Short Data, Long Context: Distilling Positional Knowledge in Transformers

arXiv cs.CL / 4/8/2026

💬 OpinionSignals & Early TrendsIdeas & Deep AnalysisModels & Research

Key Points

  • The paper argues that models can acquire long-context retrieval abilities via logit-based knowledge distillation without expensive long-context pre-training, even when students train only on packed short-context samples.
  • It shows that phase-wise RoPE scaling (maximizing rotational spectrum usage at each training stage) yields the strongest long-context performance in distillation setups.
  • The authors demonstrate that positional information can be transferred directly through logit-based distillation, with positional perturbations propagating from query/key vectors through transformer layers to the teacher’s output distribution.
  • Their experiments using packed repeated token sequences trace how positional effects systematically shape the distillation signal and identify structured update patterns in query states during long-context extension.

Abstract

Extending the context window of language models typically requires expensive long-context pre-training, posing significant challenges for both training efficiency and data collection.
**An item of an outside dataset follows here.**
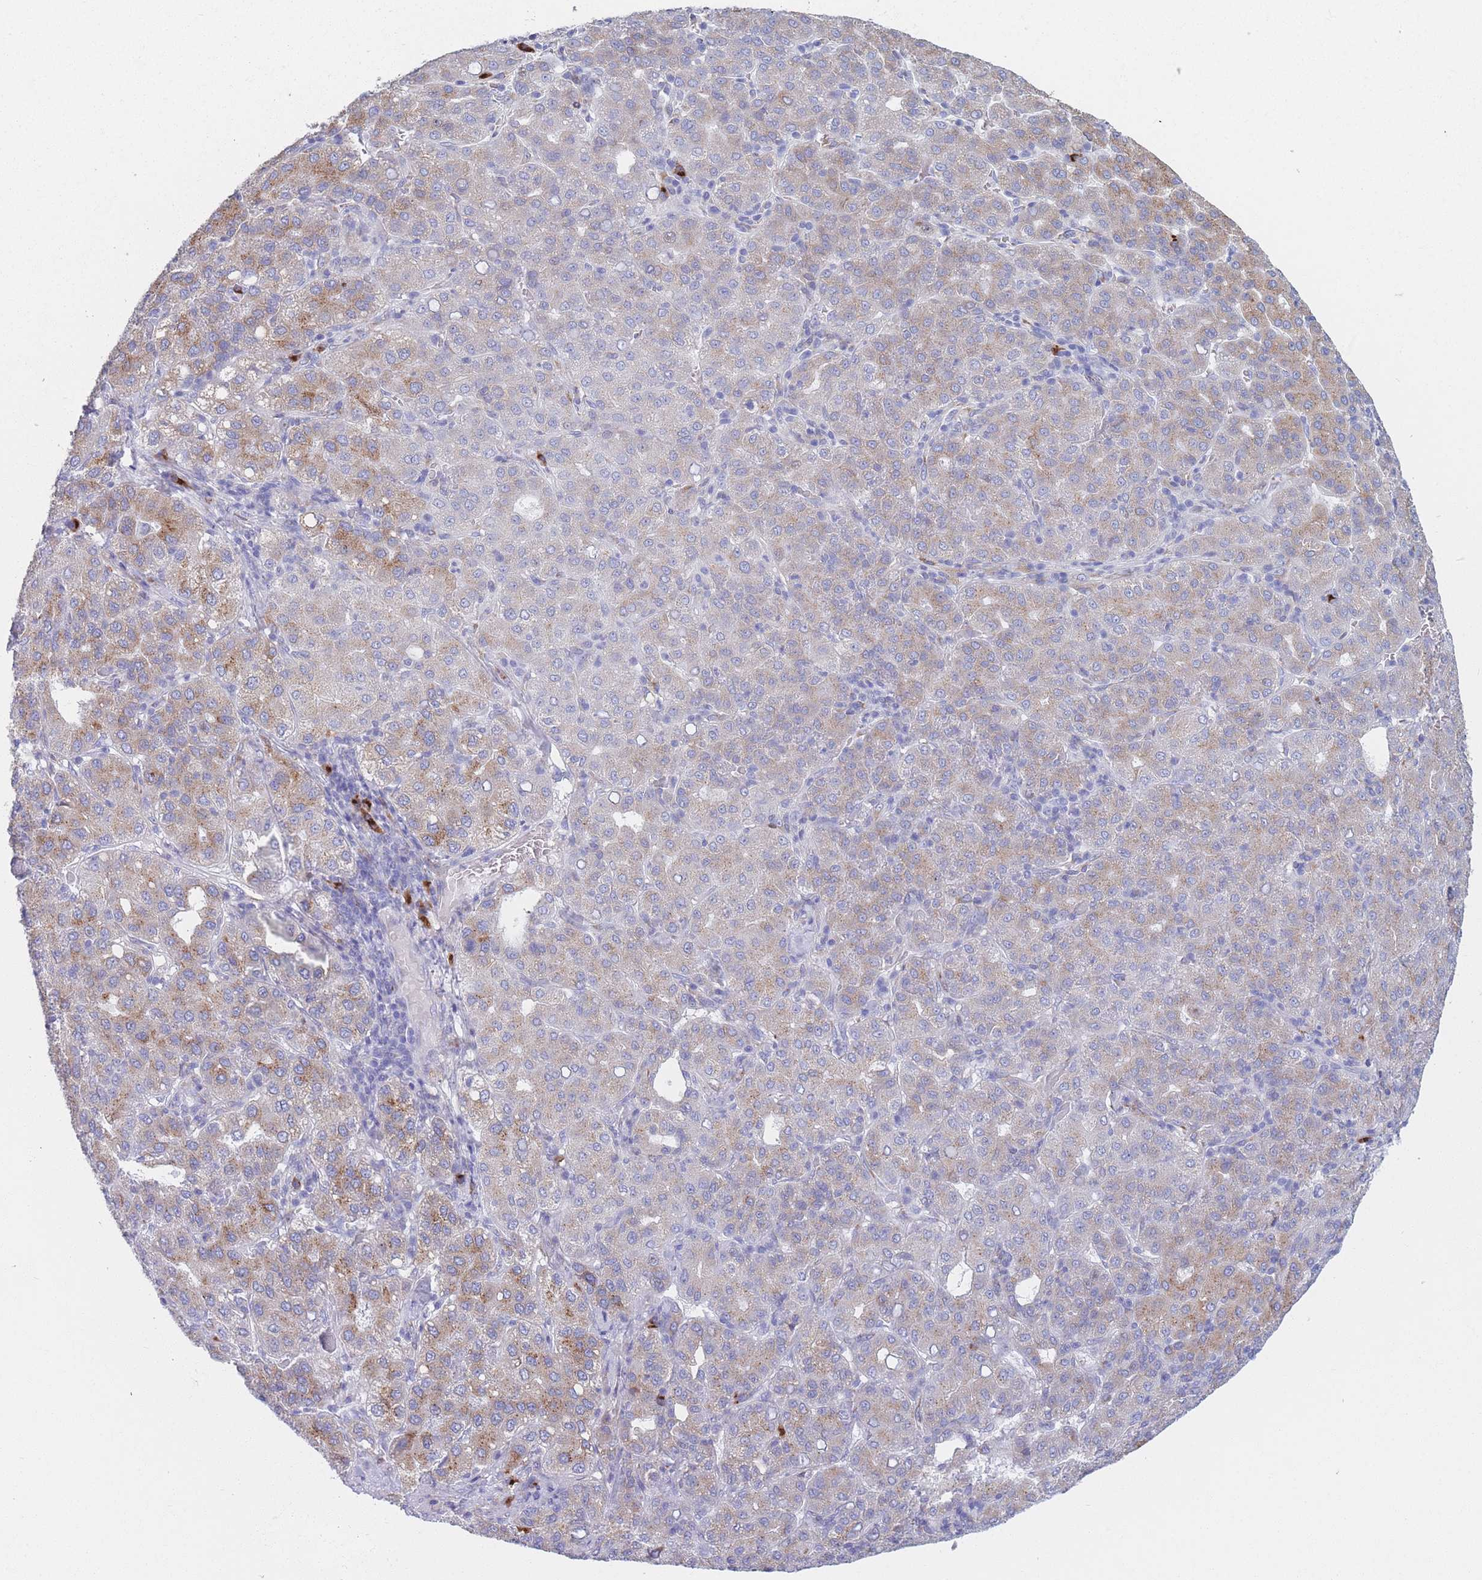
{"staining": {"intensity": "moderate", "quantity": "25%-75%", "location": "cytoplasmic/membranous"}, "tissue": "liver cancer", "cell_type": "Tumor cells", "image_type": "cancer", "snomed": [{"axis": "morphology", "description": "Carcinoma, Hepatocellular, NOS"}, {"axis": "topography", "description": "Liver"}], "caption": "Protein analysis of hepatocellular carcinoma (liver) tissue shows moderate cytoplasmic/membranous staining in approximately 25%-75% of tumor cells. The staining was performed using DAB (3,3'-diaminobenzidine) to visualize the protein expression in brown, while the nuclei were stained in blue with hematoxylin (Magnification: 20x).", "gene": "MRPL30", "patient": {"sex": "male", "age": 65}}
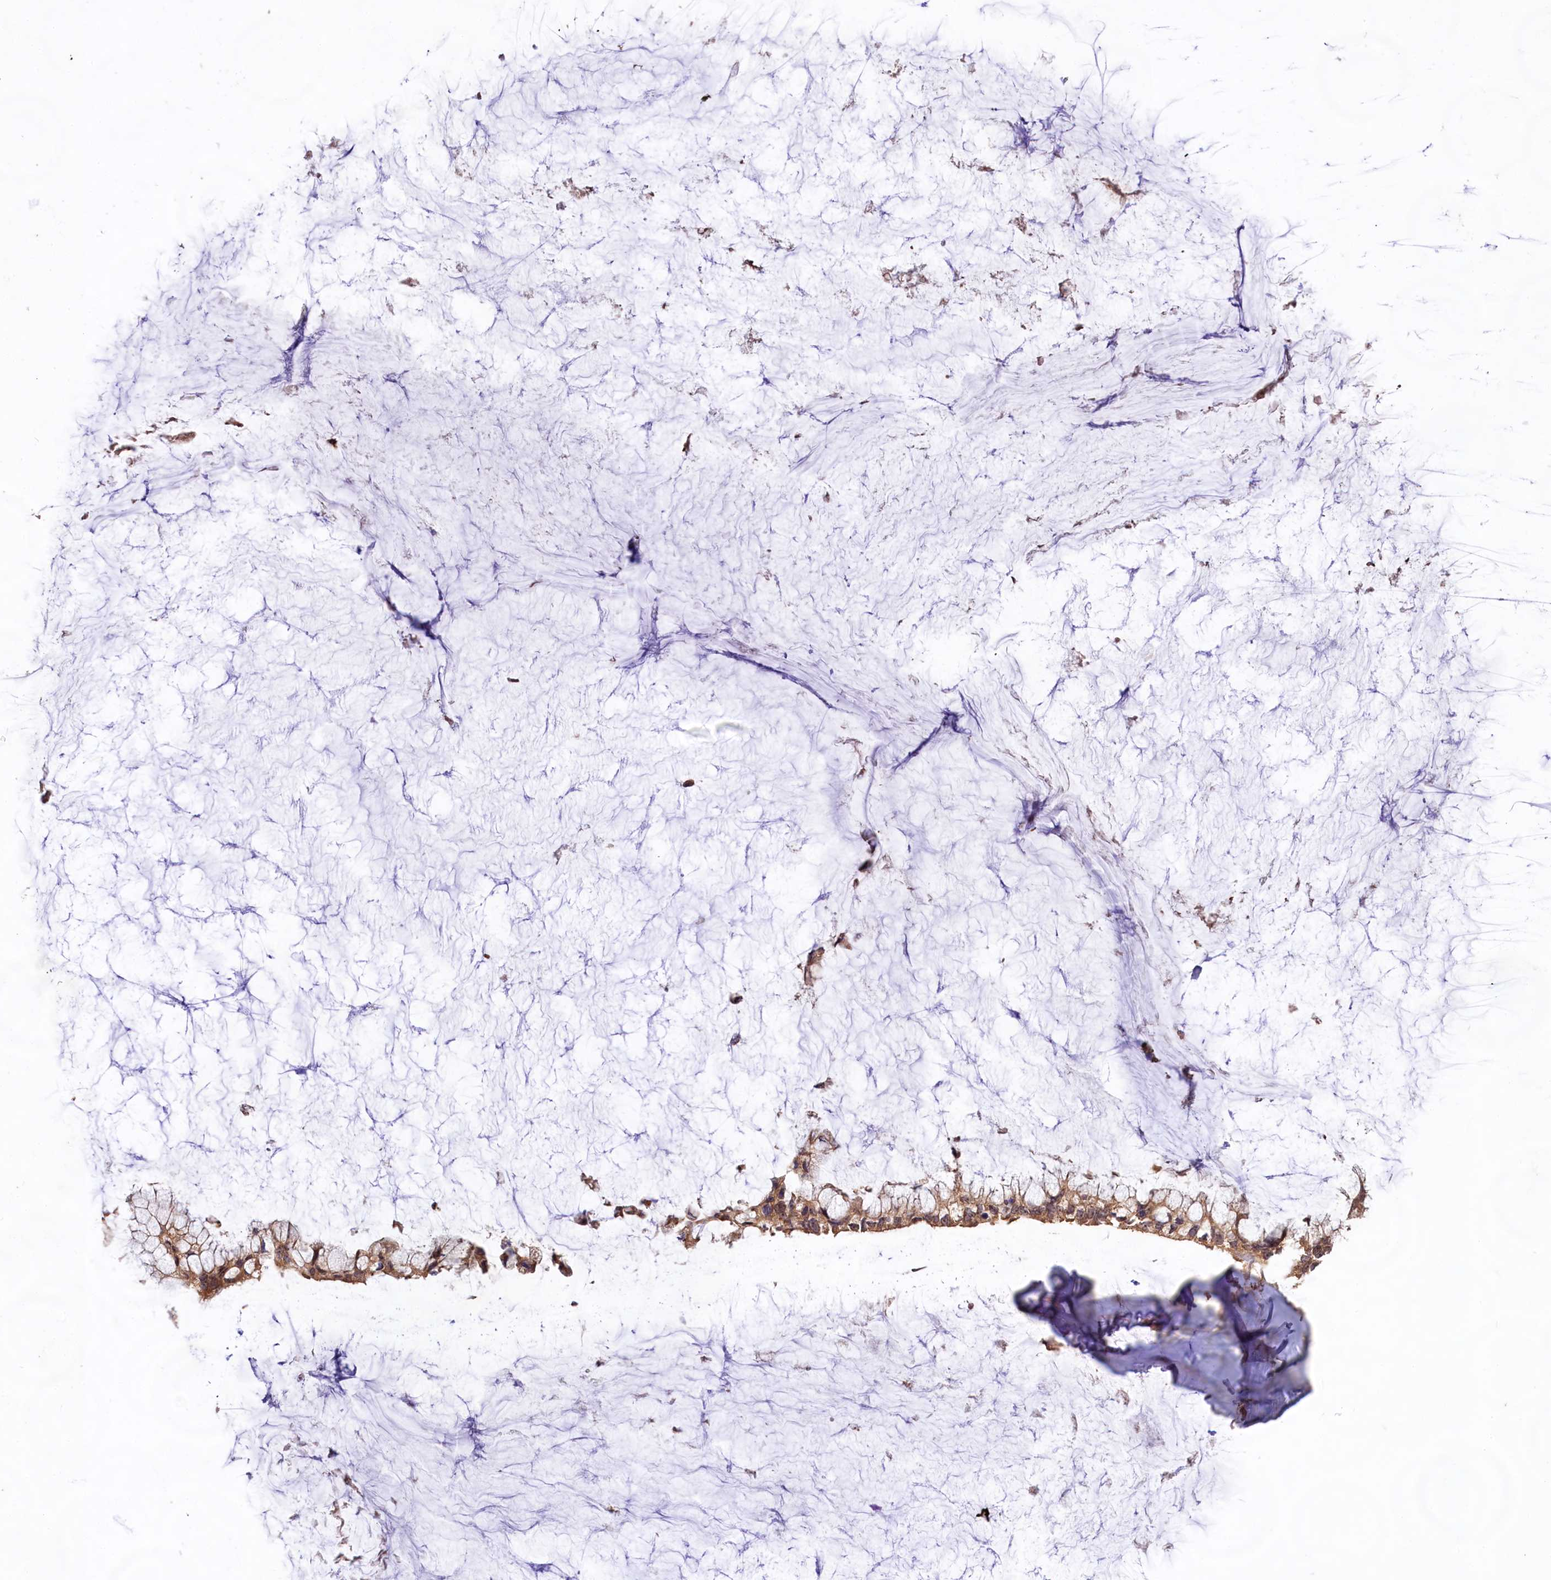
{"staining": {"intensity": "moderate", "quantity": ">75%", "location": "cytoplasmic/membranous"}, "tissue": "ovarian cancer", "cell_type": "Tumor cells", "image_type": "cancer", "snomed": [{"axis": "morphology", "description": "Cystadenocarcinoma, mucinous, NOS"}, {"axis": "topography", "description": "Ovary"}], "caption": "Immunohistochemical staining of ovarian cancer (mucinous cystadenocarcinoma) demonstrates moderate cytoplasmic/membranous protein positivity in about >75% of tumor cells. The staining is performed using DAB brown chromogen to label protein expression. The nuclei are counter-stained blue using hematoxylin.", "gene": "RRP8", "patient": {"sex": "female", "age": 39}}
In this paper, we present evidence that long-context retrieval capabilities can be transferred to student models through logit-based knowledge distillation, even when training exclusively on packed short-context samples within a long-context window. We provide comprehensive insights through the lens of Rotary Position Embedding (RoPE) and establish three key findings. First, consistent with prior work, we show that phase-wise RoPE scaling, which maximizes rotational spectrum utilization at each training stage, also achieves the best long-context performance in knowledge distillation setups. Second, we demonstrate that logit-based knowledge distillation can directly enable positional information transfer. Using an experimental setup with packed repeated token sequences, we trace the propagation of positional perturbations from query and key vectors through successive transformer layers to output logits, revealing that positional information systematically influences the teacher's output distribution and, in turn, the distillation signal received by the student model. Third, our analysis uncovers structured update patterns in the query state during long-context extension, with distinct parameter spans exhibiting strong sensitivity to long-context training.